For each selected functional similarity approach, the cut-off (x-value) correspond- ing to the highest accuracy data point (y-value) is selected to obtain the minimum functional threshold. Then the data point with the largest cut-off corresponding to an accuracy of 15% of the accuracy range is selected to obtain the maximum functional threshold. For the two curves in Figure 3.2 for example, the accuracy values lie between about 0.5 and 0.8, i.e. a range of 0.3, so 15% of the range is 0.05, leading to an accuracy of 0.75.
Semantic thresholds
Semantic thresholds are not as easy to establish as functional thresholds as they cannot be derived directly from the data. The semantic threshold determines the appropriate level of semantic similarity between the GO terms that make up a group’s definition. The true positive and true negative datasets constructed for the functional similarity analysis are based on gene products, related to a range of GO terms. At present, there is no equivalent dataset of GO terms qualified as similar or related based on a given property that is not semantic similarity. At best, such a dataset could be generated by a human curator using expert understanding, a laborious task for a dataset of sufficient size (1000+ term pairs). However, such a dataset would still be based on semantic relatedness rather than an independently verifiable property.
For this reason, semantic thresholds need to be determined using an indirect approach. The “MAX” functional similarity approach selects the GO term pair with the highest semantic similarity from a set of term pairs.
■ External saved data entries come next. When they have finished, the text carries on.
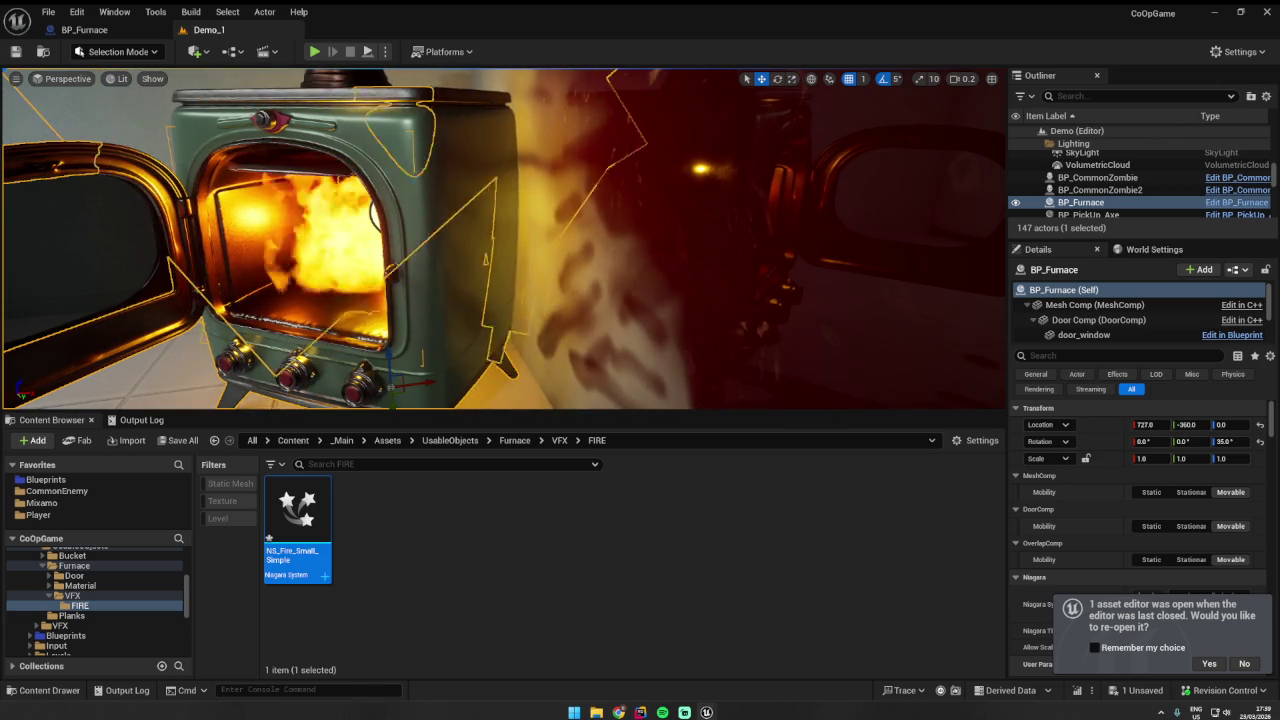
scroll(504, 238, "up", 3)
key("f")
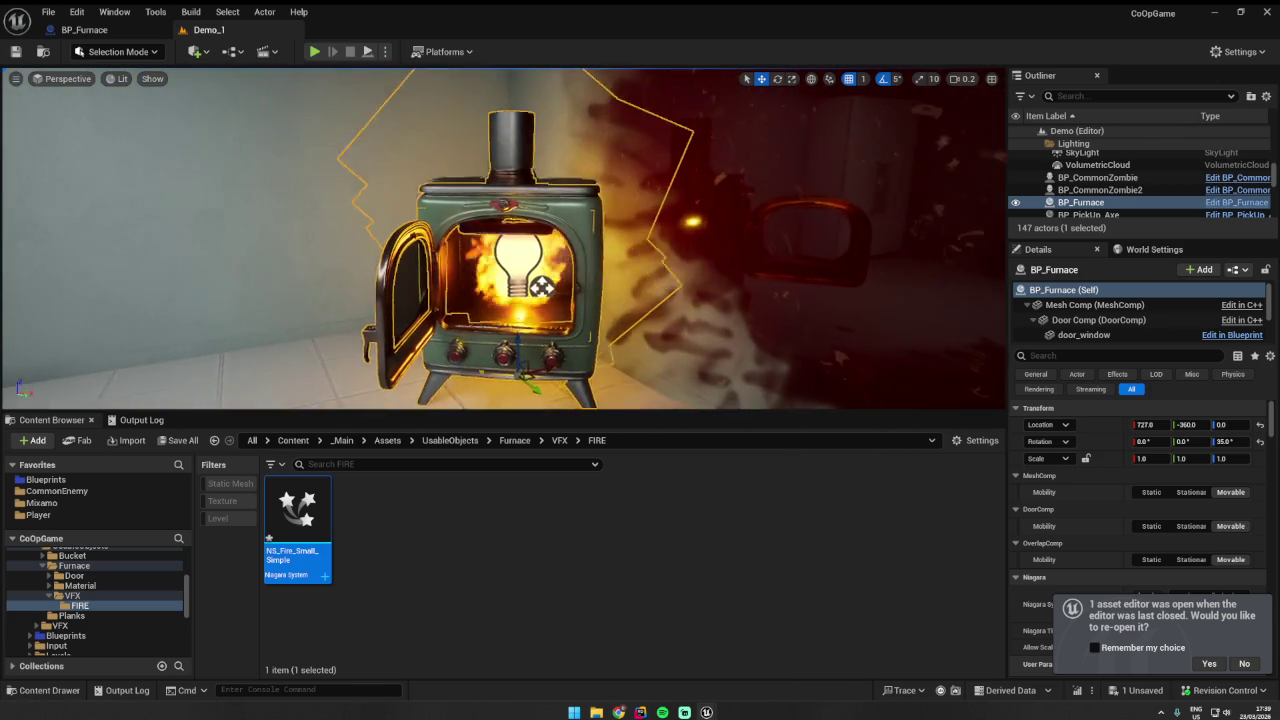
left_click_drag(863, 273, 840, 273)
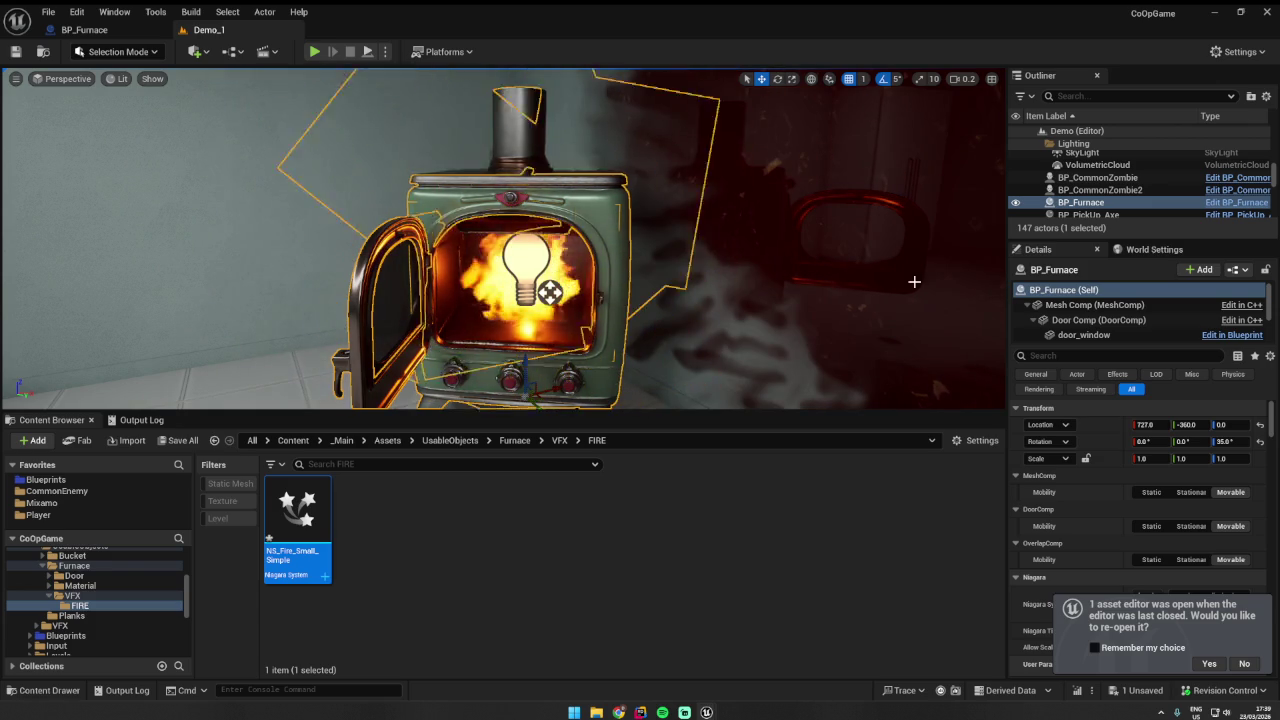
left_click_drag(914, 283, 922, 281)
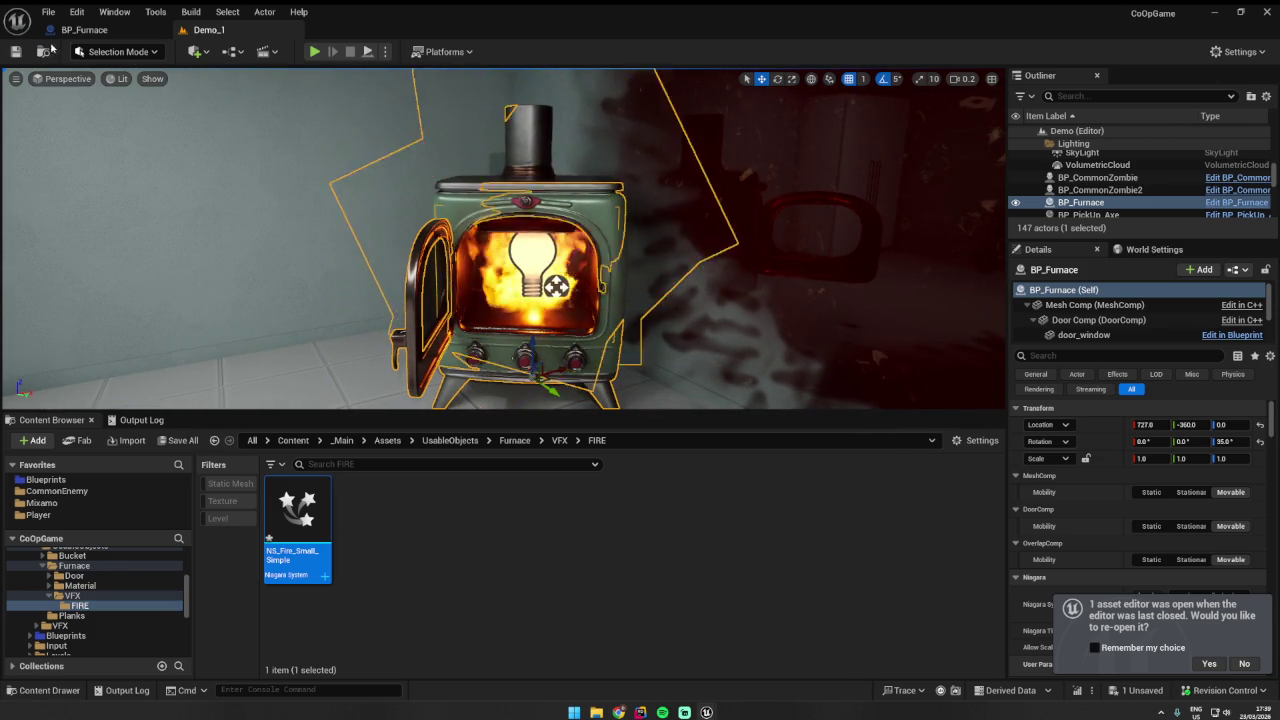
left_click(84, 29)
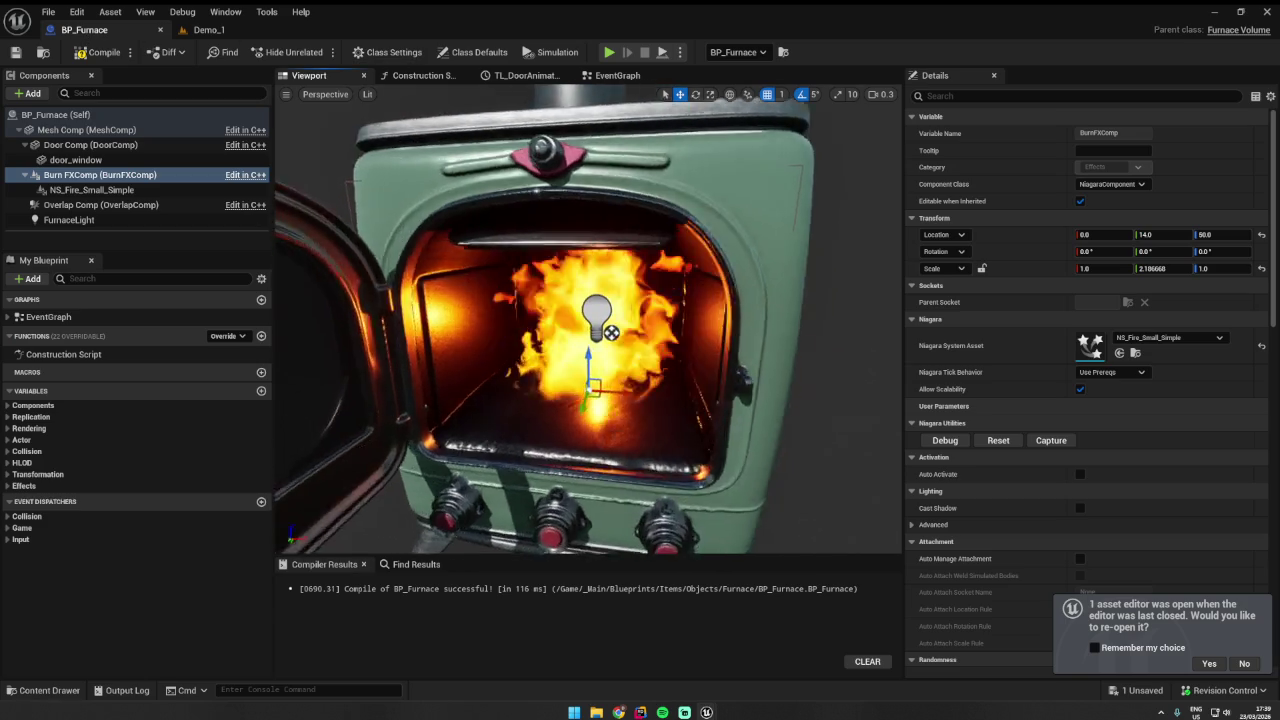
- Delete the NS_Fire_Small_Simple component under Burn FXComp and recompile BP_Furnace
left_click(90, 51)
left_click(208, 29)
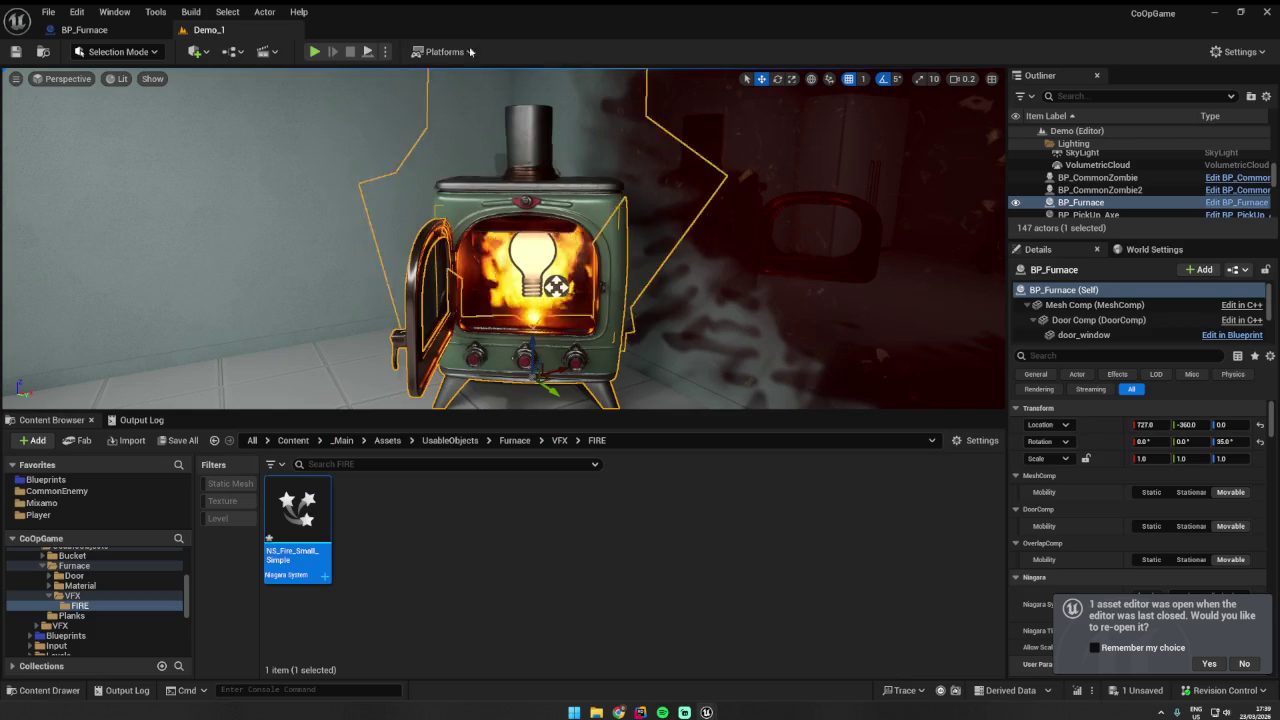
key("ctrl+Tab")
left_click(150, 189)
key("Delete")
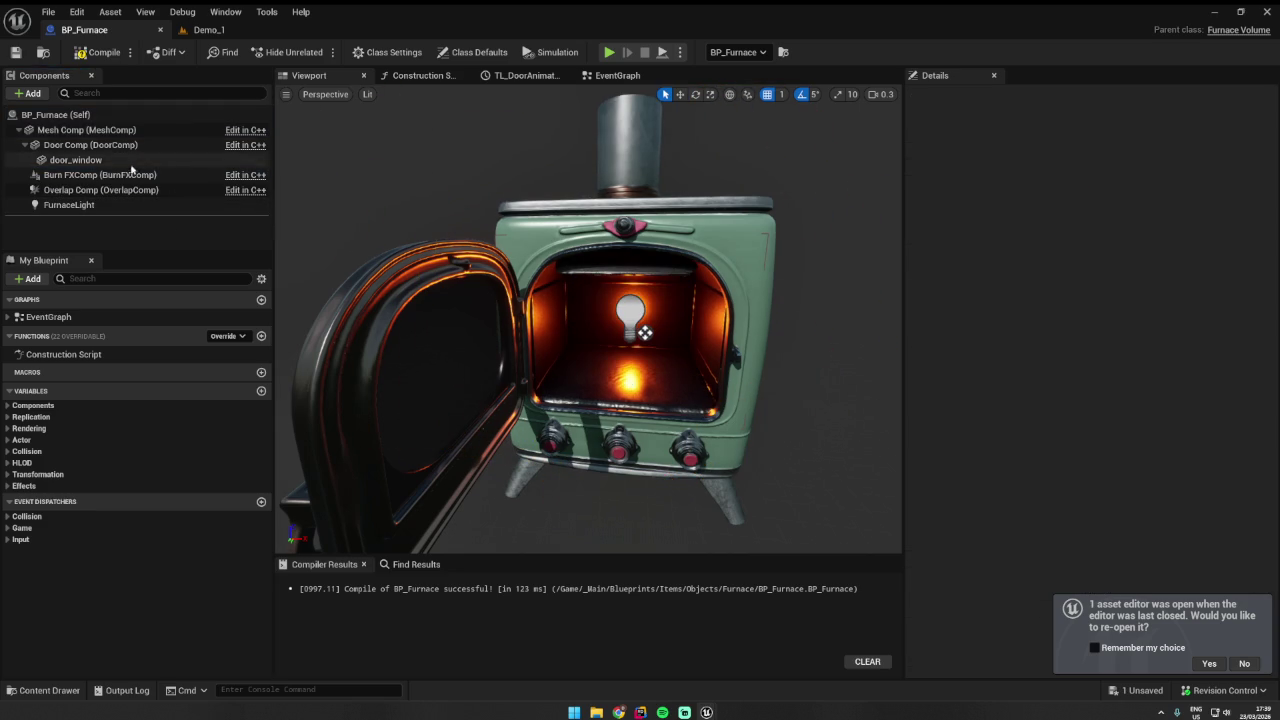
left_click(100, 174)
left_click(104, 51)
This single most similar term pair is the closest that the gene products in the positive and negative datasets can be related to the GO terms on which their functional similarity is based. On the assumption that two biologically related gene products are most likely to be annotated with highly similar GO terms, while two unrelated gene products are most likely to be annotated with equally unrelated GO terms, the “MAX” functional similarity scores for the individual sub-ontologies are used to establish the semantic thresholds for each approach.
FuSiGroups uses only one semantic threshold for all GO term pairs but there are three GO ontologies, i.e. three sets of minimum and maximum thresholds can be deduced. There are two ways of addressing this issue. One option is to deduce three sets of thresholds using the method described for the functional thresholds, then to
3.2 Evaluation strategy
average the three thresholds into a single one. This approach is justifiable, as it is fairly common that two gene products have highly similar annotations in one or two ontological categories, but not in the other(s). An average of the three thresholds would therefore present a balanced overall threshold. A second option is to use a similar process to the one used to reduce the 30 sub-datasets into a single dataset. The datasets for the three ontological scores are aggregated into a single very large dataset which, after performing the usual analysis on it, generates a single accuracy curve. The minimum and maximum semantic thresholds can then be deduced from this curve in the same way as the functional thresholds.
The threshold determinations will be discussed in Chapter 5. Once the semantic and functional thresholds have been determined, combinations of a range of semantic and functional thresholds can be run for the best performing semantic and functional similarity approaches. The resulting groups can then be analysed using the strategy described in the next section.